All of the entries below are to be repeated word for word.

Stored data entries
****************

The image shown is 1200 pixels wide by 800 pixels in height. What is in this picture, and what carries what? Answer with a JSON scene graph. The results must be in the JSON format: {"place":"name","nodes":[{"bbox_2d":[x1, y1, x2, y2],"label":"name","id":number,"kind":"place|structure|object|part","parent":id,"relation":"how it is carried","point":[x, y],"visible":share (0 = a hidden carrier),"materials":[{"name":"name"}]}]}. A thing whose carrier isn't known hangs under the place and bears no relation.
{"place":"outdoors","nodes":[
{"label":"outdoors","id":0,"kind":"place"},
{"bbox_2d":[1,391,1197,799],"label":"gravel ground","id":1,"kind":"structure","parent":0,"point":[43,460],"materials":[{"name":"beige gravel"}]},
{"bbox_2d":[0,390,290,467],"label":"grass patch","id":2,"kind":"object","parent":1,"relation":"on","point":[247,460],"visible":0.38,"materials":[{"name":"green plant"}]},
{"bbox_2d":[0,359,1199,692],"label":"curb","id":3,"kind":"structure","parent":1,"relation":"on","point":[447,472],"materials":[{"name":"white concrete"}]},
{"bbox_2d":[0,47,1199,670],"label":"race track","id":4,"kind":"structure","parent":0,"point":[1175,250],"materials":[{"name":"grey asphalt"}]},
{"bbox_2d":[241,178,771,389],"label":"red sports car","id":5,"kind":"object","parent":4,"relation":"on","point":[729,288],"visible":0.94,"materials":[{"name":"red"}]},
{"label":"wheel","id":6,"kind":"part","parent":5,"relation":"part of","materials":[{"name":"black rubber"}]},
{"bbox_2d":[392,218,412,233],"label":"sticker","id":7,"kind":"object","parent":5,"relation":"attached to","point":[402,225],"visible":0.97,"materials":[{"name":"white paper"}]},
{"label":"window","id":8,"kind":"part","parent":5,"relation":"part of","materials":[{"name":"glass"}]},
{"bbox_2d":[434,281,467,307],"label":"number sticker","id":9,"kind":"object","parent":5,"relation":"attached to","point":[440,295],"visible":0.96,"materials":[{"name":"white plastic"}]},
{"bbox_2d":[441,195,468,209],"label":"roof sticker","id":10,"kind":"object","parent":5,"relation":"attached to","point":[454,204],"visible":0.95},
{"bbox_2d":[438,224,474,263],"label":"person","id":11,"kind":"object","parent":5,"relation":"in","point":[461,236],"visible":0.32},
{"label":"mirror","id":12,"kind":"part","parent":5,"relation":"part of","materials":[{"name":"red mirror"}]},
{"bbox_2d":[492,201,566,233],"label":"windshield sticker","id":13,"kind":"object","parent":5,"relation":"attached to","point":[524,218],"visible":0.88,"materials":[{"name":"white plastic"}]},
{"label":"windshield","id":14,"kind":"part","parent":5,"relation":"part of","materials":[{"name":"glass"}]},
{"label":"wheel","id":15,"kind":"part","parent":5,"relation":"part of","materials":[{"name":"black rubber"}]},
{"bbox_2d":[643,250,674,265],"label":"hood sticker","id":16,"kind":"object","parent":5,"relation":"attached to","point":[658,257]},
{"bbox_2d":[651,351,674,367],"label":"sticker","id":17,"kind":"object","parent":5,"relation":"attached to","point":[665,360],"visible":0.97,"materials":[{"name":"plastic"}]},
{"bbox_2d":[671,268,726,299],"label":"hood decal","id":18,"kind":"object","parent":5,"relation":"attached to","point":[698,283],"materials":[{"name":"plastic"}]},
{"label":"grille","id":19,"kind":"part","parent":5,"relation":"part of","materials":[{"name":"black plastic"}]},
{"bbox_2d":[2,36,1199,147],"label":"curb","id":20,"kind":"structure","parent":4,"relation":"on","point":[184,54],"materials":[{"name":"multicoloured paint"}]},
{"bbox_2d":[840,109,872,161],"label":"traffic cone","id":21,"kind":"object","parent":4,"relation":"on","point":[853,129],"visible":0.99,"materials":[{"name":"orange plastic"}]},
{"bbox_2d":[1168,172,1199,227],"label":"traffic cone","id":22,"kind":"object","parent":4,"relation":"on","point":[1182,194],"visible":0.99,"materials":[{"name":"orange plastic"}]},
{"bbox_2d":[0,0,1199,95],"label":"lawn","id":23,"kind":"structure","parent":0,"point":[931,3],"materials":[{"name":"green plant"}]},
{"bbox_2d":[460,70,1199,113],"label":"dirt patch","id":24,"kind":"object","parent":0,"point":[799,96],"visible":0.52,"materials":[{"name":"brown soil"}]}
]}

****************

WRITTEN RESPONSE.
The image shown is 1200 pixels wide by 800 pixels in height. What is in this picture, and what carries what? Answer with a JSON scene graph. The results must be in the JSON format: {"place":"name","nodes":[{"bbox_2d":[x1, y1, x2, y2],"label":"name","id":number,"kind":"place|structure|object|part","parent":id,"relation":"how it is carried","point":[x, y],"visible":share (0 = a hidden carrier),"materials":[{"name":"name"}]}]}. A thing whose carrier isn't known hangs under the place and bears no relation.
{"place":"outdoors","nodes":[
{"label":"outdoors","id":0,"kind":"place"},
{"bbox_2d":[1,391,1197,799],"label":"gravel ground","id":1,"kind":"structure","parent":0,"point":[43,460],"materials":[{"name":"beige gravel"}]},
{"bbox_2d":[0,390,290,467],"label":"grass patch","id":2,"kind":"object","parent":1,"relation":"on","point":[247,460],"visible":0.38,"materials":[{"name":"green plant"}]},
{"bbox_2d":[0,359,1199,692],"label":"curb","id":3,"kind":"structure","parent":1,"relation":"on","point":[447,472],"materials":[{"name":"white concrete"}]},
{"bbox_2d":[0,47,1199,670],"label":"race track","id":4,"kind":"structure","parent":0,"point":[1175,250],"materials":[{"name":"grey asphalt"}]},
{"bbox_2d":[241,178,771,389],"label":"red sports car","id":5,"kind":"object","parent":4,"relation":"on","point":[729,288],"visible":0.94,"materials":[{"name":"red"}]},
{"label":"wheel","id":6,"kind":"part","parent":5,"relation":"part of","materials":[{"name":"black rubber"}]},
{"bbox_2d":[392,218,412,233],"label":"sticker","id":7,"kind":"object","parent":5,"relation":"attached to","point":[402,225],"visible":0.97,"materials":[{"name":"white paper"}]},
{"label":"window","id":8,"kind":"part","parent":5,"relation":"part of","materials":[{"name":"glass"}]},
{"bbox_2d":[434,281,467,307],"label":"number sticker","id":9,"kind":"object","parent":5,"relation":"attached to","point":[440,295],"visible":0.96,"materials":[{"name":"white plastic"}]},
{"bbox_2d":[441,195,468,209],"label":"roof sticker","id":10,"kind":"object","parent":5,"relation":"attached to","point":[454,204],"visible":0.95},
{"bbox_2d":[438,224,474,263],"label":"person","id":11,"kind":"object","parent":5,"relation":"in","point":[461,236],"visible":0.32},
{"label":"mirror","id":12,"kind":"part","parent":5,"relation":"part of","materials":[{"name":"red mirror"}]},
{"bbox_2d":[492,201,566,233],"label":"windshield sticker","id":13,"kind":"object","parent":5,"relation":"attached to","point":[524,218],"visible":0.88,"materials":[{"name":"white plastic"}]},
{"label":"windshield","id":14,"kind":"part","parent":5,"relation":"part of","materials":[{"name":"glass"}]},
{"label":"wheel","id":15,"kind":"part","parent":5,"relation":"part of","materials":[{"name":"black rubber"}]},
{"bbox_2d":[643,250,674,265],"label":"hood sticker","id":16,"kind":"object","parent":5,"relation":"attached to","point":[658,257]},
{"bbox_2d":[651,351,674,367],"label":"sticker","id":17,"kind":"object","parent":5,"relation":"attached to","point":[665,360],"visible":0.97,"materials":[{"name":"plastic"}]},
{"bbox_2d":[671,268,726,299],"label":"hood decal","id":18,"kind":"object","parent":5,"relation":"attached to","point":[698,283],"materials":[{"name":"plastic"}]},
{"label":"grille","id":19,"kind":"part","parent":5,"relation":"part of","materials":[{"name":"black plastic"}]},
{"bbox_2d":[2,36,1199,147],"label":"curb","id":20,"kind":"structure","parent":4,"relation":"on","point":[184,54],"materials":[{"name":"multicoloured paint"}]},
{"bbox_2d":[840,109,872,161],"label":"traffic cone","id":21,"kind":"object","parent":4,"relation":"on","point":[853,129],"visible":0.99,"materials":[{"name":"orange plastic"}]},
{"bbox_2d":[1168,172,1199,227],"label":"traffic cone","id":22,"kind":"object","parent":4,"relation":"on","point":[1182,194],"visible":0.99,"materials":[{"name":"orange plastic"}]},
{"bbox_2d":[0,0,1199,95],"label":"lawn","id":23,"kind":"structure","parent":0,"point":[931,3],"materials":[{"name":"green plant"}]},
{"bbox_2d":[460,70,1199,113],"label":"dirt patch","id":24,"kind":"object","parent":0,"point":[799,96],"visible":0.52,"materials":[{"name":"brown soil"}]}
]}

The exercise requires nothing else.